3. A client has a chest tube in place connected to wall suction due to a right-sided pneumothorax. The client complains of chest burning. Which of the following actions should be taken?
- A. Increase the wall suction.
- B. Strip the chest tube.
- C. Clamp the chest tube.
- D. Reposition the client.
Correct answer: D
Rationale: When a client with a chest tube connected to wall suction complains of chest burning, it may indicate that the tube is irritating or compressing nearby tissues. Repositioning the client can help relieve this irritation by ensuring the tube is not kinked or pulling on the tissues. Increasing suction, stripping the tube, or clamping it are not appropriate actions and could potentially worsen the situation or cause harm.
4. A client with chronic obstructive pulmonary disease (COPD) appears thin and disheveled. Which question should the nurse ask first?
- A. Do you have a strong support system?
- B. What do you understand about your disease?

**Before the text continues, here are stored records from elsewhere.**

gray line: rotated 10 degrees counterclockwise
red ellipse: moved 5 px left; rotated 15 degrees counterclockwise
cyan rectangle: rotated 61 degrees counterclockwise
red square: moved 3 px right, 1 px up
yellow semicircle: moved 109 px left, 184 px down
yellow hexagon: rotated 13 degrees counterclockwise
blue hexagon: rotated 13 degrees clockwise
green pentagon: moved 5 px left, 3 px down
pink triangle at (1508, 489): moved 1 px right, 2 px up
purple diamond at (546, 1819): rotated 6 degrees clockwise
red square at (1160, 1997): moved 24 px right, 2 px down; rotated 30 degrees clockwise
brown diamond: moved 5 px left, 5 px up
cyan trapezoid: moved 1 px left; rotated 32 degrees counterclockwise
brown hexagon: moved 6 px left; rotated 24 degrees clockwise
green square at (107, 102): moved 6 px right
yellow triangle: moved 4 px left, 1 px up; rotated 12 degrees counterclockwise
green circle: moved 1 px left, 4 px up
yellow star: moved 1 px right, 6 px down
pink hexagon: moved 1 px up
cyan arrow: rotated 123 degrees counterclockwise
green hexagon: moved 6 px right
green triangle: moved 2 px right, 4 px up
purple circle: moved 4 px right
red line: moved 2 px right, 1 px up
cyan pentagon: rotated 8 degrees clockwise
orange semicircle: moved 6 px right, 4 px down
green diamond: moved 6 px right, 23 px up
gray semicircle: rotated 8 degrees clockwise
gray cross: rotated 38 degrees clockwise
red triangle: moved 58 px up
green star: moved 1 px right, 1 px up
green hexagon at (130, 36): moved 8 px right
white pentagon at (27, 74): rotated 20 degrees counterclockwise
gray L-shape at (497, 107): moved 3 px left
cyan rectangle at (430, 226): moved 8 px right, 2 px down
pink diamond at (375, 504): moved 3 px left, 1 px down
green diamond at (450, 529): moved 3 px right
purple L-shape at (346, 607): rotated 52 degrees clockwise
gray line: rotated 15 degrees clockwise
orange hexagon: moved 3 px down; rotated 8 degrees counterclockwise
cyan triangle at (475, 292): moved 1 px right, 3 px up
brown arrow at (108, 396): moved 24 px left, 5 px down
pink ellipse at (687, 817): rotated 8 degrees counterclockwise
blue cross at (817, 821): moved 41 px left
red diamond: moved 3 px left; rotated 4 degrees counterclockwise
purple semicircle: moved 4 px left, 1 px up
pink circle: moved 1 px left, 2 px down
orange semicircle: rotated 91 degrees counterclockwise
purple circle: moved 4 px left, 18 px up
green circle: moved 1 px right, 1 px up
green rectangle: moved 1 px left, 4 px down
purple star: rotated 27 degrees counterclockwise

- C. Do you experience shortness of breath with basic activities?
- D. What medications are you prescribed to take each day?
Correct answer: C
Rationale: In clients with severe COPD, shortness of breath can significantly impact their ability to perform basic activities like bathing and eating. Therefore, the nurse's priority should be to assess if shortness of breath is interfering with the client's basic activities, which can provide crucial information for planning and managing care.
5. A client has a three-chamber closed chest tube system, and the water seal chamber rises with client inspiration. What action should the nurse take?
- A. Continue to monitor the client.
- B. Immediately notify the healthcare provider.
- C. Reposition the client to the left side.
- D. Clamp the chest tube near the water seal.
Correct answer: A
Rationale: In a client with a three-chamber closed chest tube system, a rise in the water seal chamber with client inspiration is an expected finding. The nurse should continue to monitor the client as this indicates that the system is functioning correctly. There is no need to notify the healthcare provider, reposition the client, or clamp the chest tube as these actions are not indicated in response to a rise in the water seal chamber.